*What you will do*
Please transcribe the data that follows exactly as given, leaving out every picture.

*Recorded data*
──────────

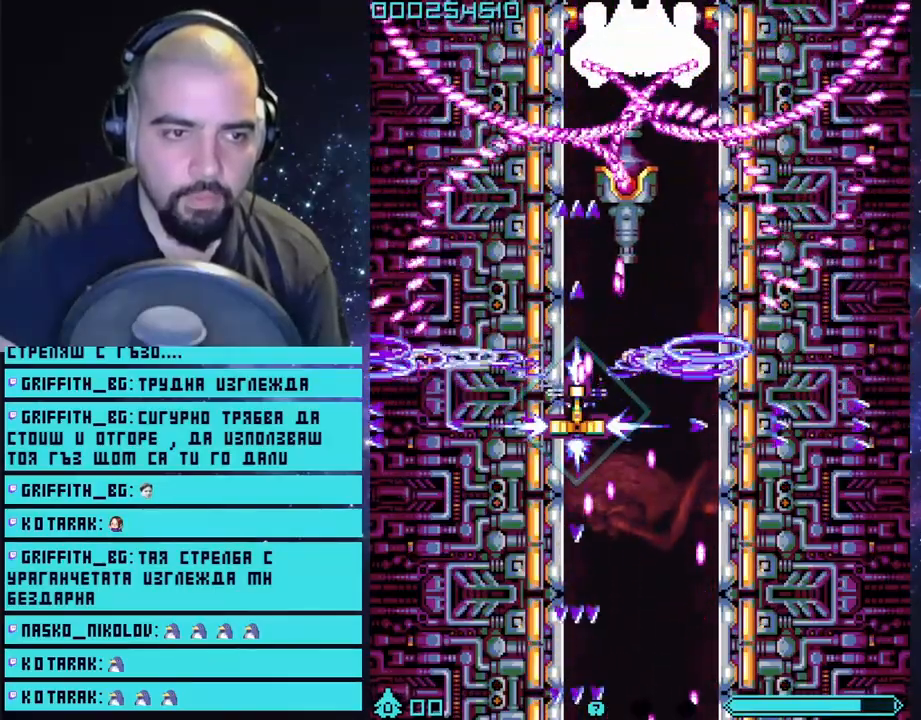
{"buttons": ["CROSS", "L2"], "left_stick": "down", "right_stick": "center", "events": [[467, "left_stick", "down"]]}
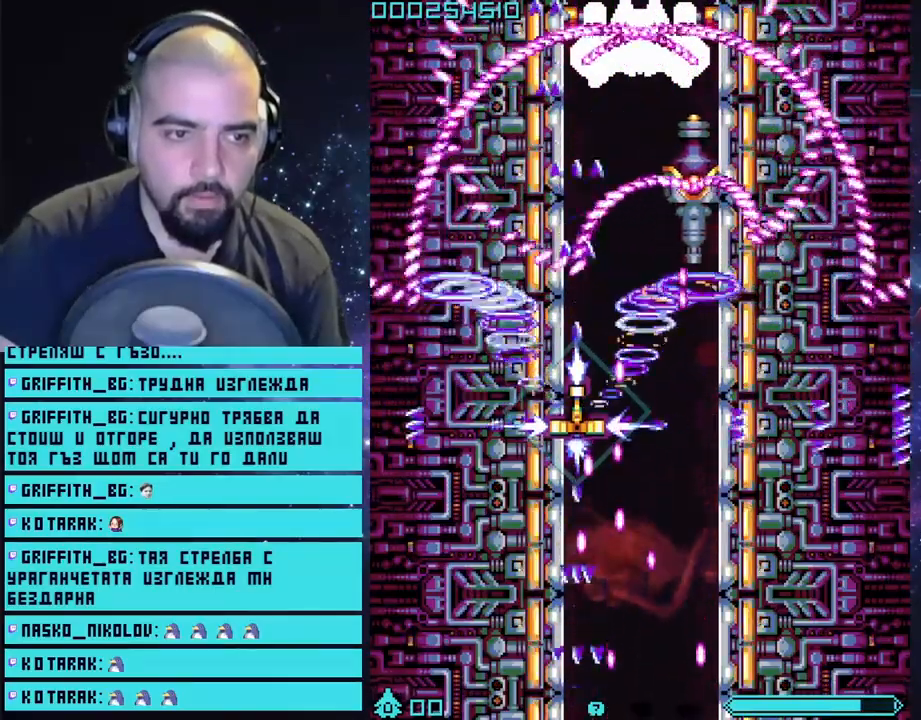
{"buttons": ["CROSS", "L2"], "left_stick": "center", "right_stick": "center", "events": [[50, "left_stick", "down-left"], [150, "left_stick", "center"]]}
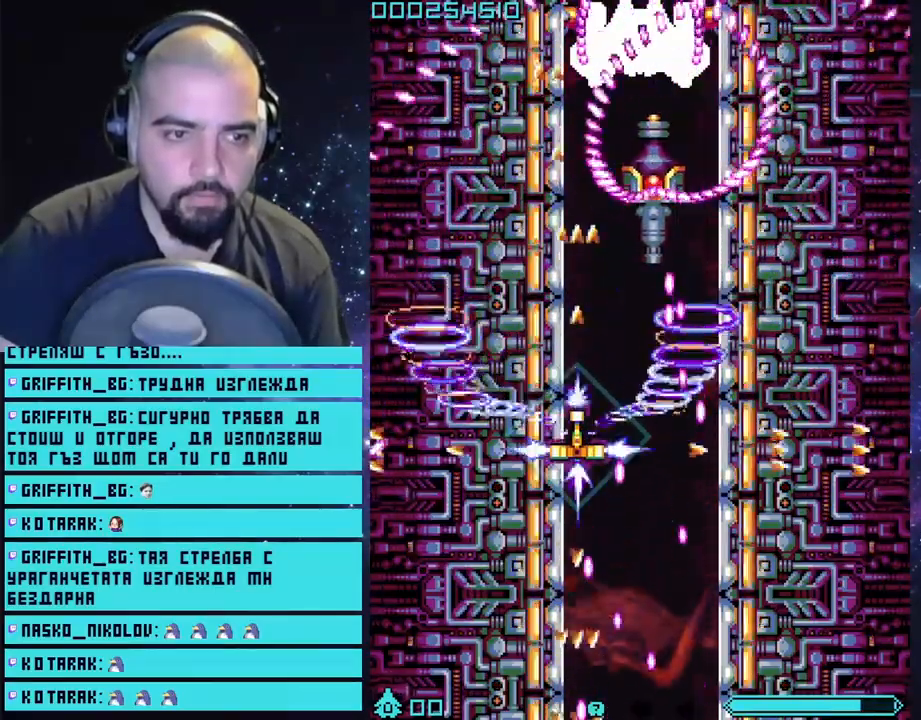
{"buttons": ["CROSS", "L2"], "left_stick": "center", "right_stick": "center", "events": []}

──────────

*Response to the task*
{"buttons": ["CROSS", "L2"], "left_stick": "down", "right_stick": "center", "events": [[467, "left_stick", "down"]]}
{"buttons": ["CROSS", "L2"], "left_stick": "center", "right_stick": "center", "events": [[50, "left_stick", "down-left"], [150, "left_stick", "center"]]}
{"buttons": ["CROSS", "L2"], "left_stick": "center", "right_stick": "center", "events": []}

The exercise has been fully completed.